Material for this exercise:
__________
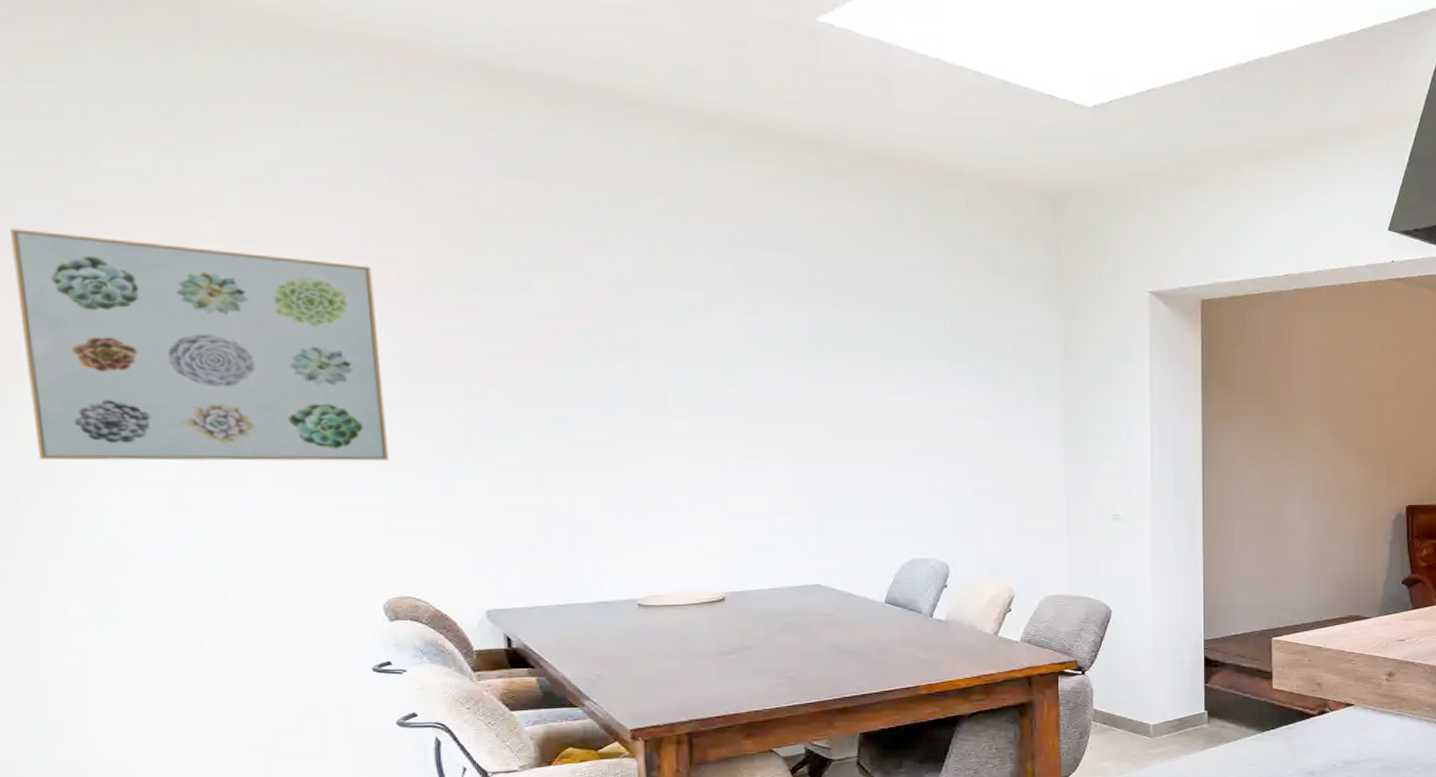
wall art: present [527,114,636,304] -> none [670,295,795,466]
__________
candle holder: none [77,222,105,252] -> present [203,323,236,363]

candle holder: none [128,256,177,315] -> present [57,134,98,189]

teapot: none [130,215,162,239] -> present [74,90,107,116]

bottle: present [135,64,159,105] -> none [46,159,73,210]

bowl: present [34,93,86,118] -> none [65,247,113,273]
__________
Work item: Above are the records; repeat exactly the lines from the one holding "candle holder: none [77,222,105,252]" down to the one holding "bowl: present [34,93,86,118]", end lines included.

Task solution:
candle holder: none [77,222,105,252] -> present [203,323,236,363]

candle holder: none [128,256,177,315] -> present [57,134,98,189]

teapot: none [130,215,162,239] -> present [74,90,107,116]

bottle: present [135,64,159,105] -> none [46,159,73,210]

bowl: present [34,93,86,118] -> none [65,247,113,273]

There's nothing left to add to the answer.